** ACTIVITY **
Please set out the text lines of the listing as a JSON list of strings, one string per line, with blank lines dropped and the pictures left out.

** RECORDS FOR PROCESSING **
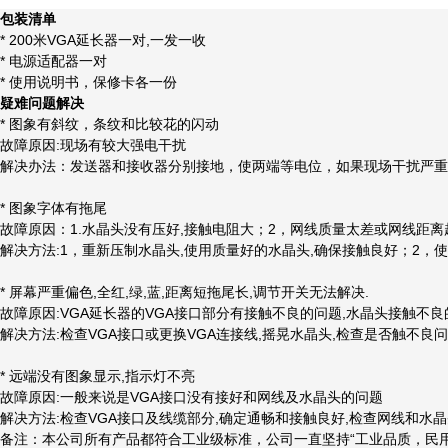
包装清单
* 200米VGA延长器一对,一发一收
* 电源适配器一对
* 使用说明书，保修卡各一份
疑难问题解决
* 图象有斜纹，条纹和比较花的闪动
故障原因:现场有较大强电干扰
解决办法：发送器和接收器分别接地，使两端等电位，如果现场干扰严重
* 图象字体有拖尾
故障原因：1.水晶头没有压好,接触电阻大；2，网线质量太差或网线距
解决方法:1，重新压制水晶头,使用质量好的水晶头,确保接触良好；2，
* 屏幕严重偏色,全红,绿,蓝,距离短拖尾长,调节开关无法解决.
故障原因:VGA延长器的VGA接口部分有接触不良的问题,水晶头接触
解决方法:检查VGA接口或更换VGA连接线,摇晃水晶头,检查是否触不良
* 远端没有图象显示,指示灯不亮
故障原因:一般来说是VGA接口没有接好和网线及水晶头的问题
解决方法:检查VGA接口及线缆部分,确定通畅和接触良好,检查网线和
备注：本公司所有产品都符合工业级标准，公司一直坚持“工业品质，民用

** ANSWER BOX **
[
  "包装清单",
  "* 200米VGA延长器一对,一发一收",
  "* 电源适配器一对",
  "* 使用说明书，保修卡各一份",
  "疑难问题解决",
  "* 图象有斜纹，条纹和比较花的闪动",
  "故障原因:现场有较大强电干扰",
  "解决办法：发送器和接收器分别接地，使两端等电位，如果现场干扰严重",
  "* 图象字体有拖尾",
  "故障原因：1.水晶头没有压好,接触电阻大；2，网线质量太差或网线距",
  "解决方法:1，重新压制水晶头,使用质量好的水晶头,确保接触良好；2，",
  "* 屏幕严重偏色,全红,绿,蓝,距离短拖尾长,调节开关无法解决.",
  "故障原因:VGA延长器的VGA接口部分有接触不良的问题,水晶头接触",
  "解决方法:检查VGA接口或更换VGA连接线,摇晃水晶头,检查是否触不良",
  "* 远端没有图象显示,指示灯不亮",
  "故障原因:一般来说是VGA接口没有接好和网线及水晶头的问题",
  "解决方法:检查VGA接口及线缆部分,确定通畅和接触良好,检查网线和",
  "备注：本公司所有产品都符合工业级标准，公司一直坚持“工业品质，民用"
]